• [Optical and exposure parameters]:
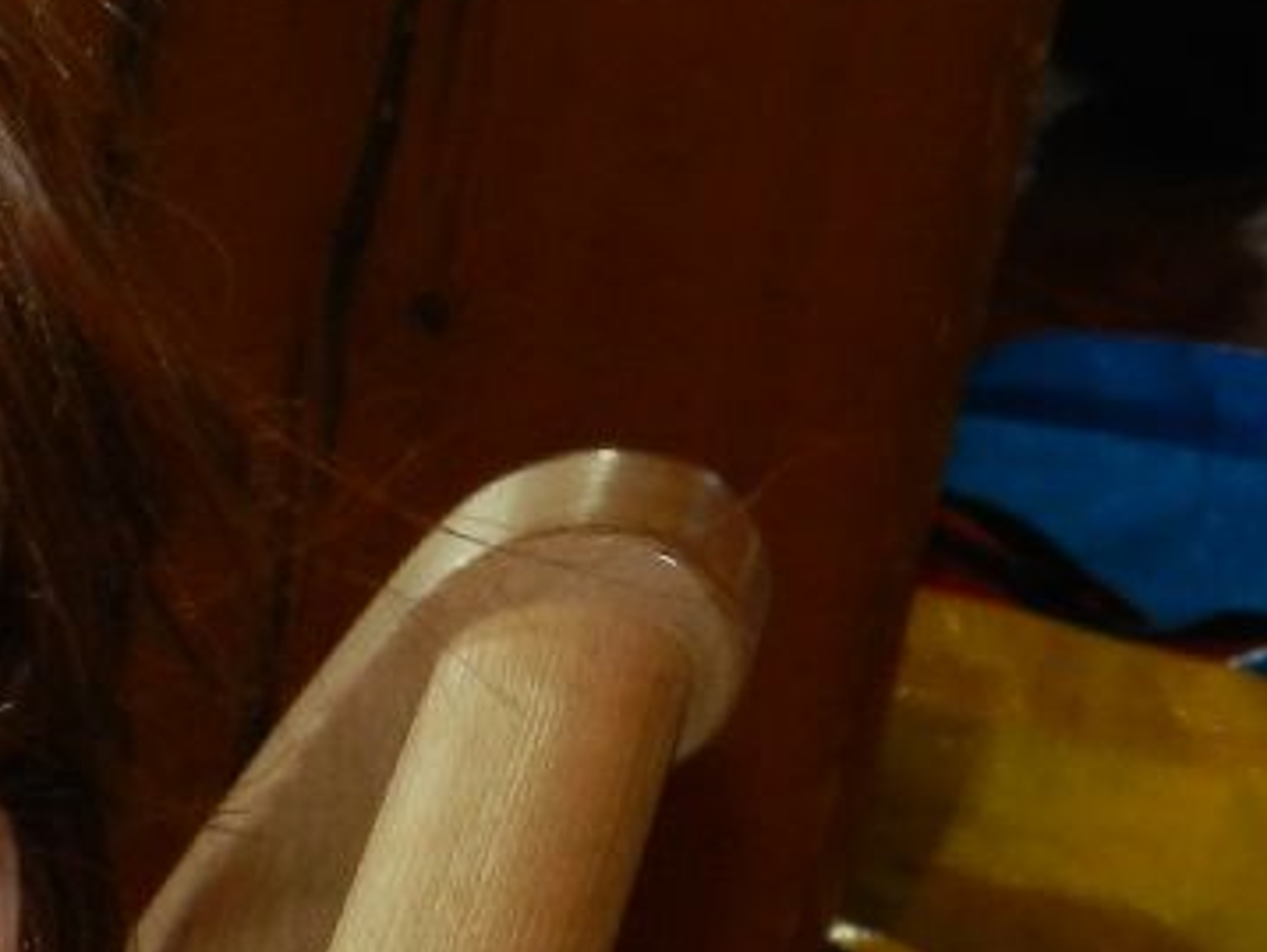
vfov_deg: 6.7
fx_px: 8131
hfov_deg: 8.4
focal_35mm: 222
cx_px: -1341
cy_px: 1145
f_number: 4.4
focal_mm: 9.4
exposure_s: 1/30
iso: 200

• [TASK TO CARRY OUT]:
The answer is the entries above, given again exactly, with no pictures among them.

• [EXERCISE ANSWER]:
vfov_deg: 6.7
fx_px: 8131
hfov_deg: 8.4
focal_35mm: 222
cx_px: -1341
cy_px: 1145
f_number: 4.4
focal_mm: 9.4
exposure_s: 1/30
iso: 200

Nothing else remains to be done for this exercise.